Portakal, yapısının hükmü gereği yuvarlandı, “Kabataş Çukuruna”  düştü.

Her, “hıyarım var” diyene, bir avuç tuzla koşan eblehlerce şımartıldı ya kendini bir halt sanıyor.

Ekranda efeleniyor: “Devletin valisine, it diyemezsin.” diye.
Dedi mi demedi mi bilemem ama eğer öyle bir şey olsaydı, besleme   medya, bire bin katarak ortalığı velveleye verirdi, bu bir.

İki, önce, gerçeği gör. “Devletin valisi” dediğin vatandaş, devletin valisi olsaydı, öyle bir kepazeliğin figüranı olmazdı. Birazcık aklı fikri, fındık kadar beyni olan herkesin
apaçık gördüğü gibi, vali efendi, devletin değil; Akepe’nin valisidir.

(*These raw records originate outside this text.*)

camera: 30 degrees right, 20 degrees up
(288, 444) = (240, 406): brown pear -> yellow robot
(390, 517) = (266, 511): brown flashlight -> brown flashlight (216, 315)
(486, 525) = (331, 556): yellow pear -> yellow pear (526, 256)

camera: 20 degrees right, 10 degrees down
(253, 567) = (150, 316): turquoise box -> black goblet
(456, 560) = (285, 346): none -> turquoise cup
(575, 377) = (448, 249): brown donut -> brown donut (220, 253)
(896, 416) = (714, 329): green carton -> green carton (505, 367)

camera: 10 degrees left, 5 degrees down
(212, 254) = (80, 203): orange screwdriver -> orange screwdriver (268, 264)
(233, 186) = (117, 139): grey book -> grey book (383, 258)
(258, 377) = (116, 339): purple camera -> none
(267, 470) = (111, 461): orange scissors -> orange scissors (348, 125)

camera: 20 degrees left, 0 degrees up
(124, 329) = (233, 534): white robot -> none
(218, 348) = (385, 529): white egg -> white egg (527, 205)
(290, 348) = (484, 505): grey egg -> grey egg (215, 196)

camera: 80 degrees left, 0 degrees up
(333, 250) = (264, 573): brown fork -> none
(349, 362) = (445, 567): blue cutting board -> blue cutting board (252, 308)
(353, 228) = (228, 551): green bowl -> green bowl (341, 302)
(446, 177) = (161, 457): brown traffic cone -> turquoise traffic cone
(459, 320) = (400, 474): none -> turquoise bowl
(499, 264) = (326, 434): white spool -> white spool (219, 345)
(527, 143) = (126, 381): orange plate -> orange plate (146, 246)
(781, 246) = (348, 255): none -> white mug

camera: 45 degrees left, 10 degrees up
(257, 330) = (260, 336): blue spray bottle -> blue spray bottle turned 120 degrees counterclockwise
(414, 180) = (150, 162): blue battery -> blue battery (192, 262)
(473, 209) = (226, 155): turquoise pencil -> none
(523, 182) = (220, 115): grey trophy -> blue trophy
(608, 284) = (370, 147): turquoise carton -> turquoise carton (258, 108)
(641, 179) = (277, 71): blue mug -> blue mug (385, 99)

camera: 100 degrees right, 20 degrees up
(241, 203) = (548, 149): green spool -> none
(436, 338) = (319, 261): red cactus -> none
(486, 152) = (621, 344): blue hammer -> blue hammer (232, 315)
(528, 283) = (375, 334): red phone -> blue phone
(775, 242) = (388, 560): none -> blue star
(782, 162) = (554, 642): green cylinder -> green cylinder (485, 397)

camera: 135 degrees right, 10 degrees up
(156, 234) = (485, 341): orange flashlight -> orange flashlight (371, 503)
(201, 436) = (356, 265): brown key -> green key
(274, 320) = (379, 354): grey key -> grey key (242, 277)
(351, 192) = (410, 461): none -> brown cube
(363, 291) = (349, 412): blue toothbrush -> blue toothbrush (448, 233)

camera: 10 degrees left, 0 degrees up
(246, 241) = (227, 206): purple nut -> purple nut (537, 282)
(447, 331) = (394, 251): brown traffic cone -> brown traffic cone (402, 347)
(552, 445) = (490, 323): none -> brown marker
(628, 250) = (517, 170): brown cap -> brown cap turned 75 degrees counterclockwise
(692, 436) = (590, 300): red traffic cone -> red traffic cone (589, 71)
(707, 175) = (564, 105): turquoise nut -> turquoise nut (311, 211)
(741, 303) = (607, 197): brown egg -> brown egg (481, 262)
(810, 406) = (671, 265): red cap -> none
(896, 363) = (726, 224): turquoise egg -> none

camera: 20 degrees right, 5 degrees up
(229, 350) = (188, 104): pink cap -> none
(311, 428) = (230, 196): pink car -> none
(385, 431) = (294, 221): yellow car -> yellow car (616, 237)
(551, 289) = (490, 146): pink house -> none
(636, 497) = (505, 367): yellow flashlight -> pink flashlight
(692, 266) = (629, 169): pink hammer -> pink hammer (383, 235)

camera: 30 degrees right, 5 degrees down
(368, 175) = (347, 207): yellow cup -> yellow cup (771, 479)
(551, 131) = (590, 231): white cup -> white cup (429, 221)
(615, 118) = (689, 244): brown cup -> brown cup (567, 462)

Anladın mı iktidarın yalakası.
Sözüm ona, tarafsız olma gayretkeşliğin, hangi çıkar tarafında olduğunu koydu ortaya.

Ha bu arada, sende bir bozukluk olduğunu, ben anlatamıyordum, damdagezen hayranlarına. Umarım, sen anlatabilmişsindir.

Ne diyordu o söz: Bir sıçrarsın çekirge, iki sıçrarsın çekirge, sapa sıçarsın çekirge…

Şöyle de diyebiliriz: Bir yuvarlandı portakal, iki yuvarlandı portakal, çukurunu buldu, portakal.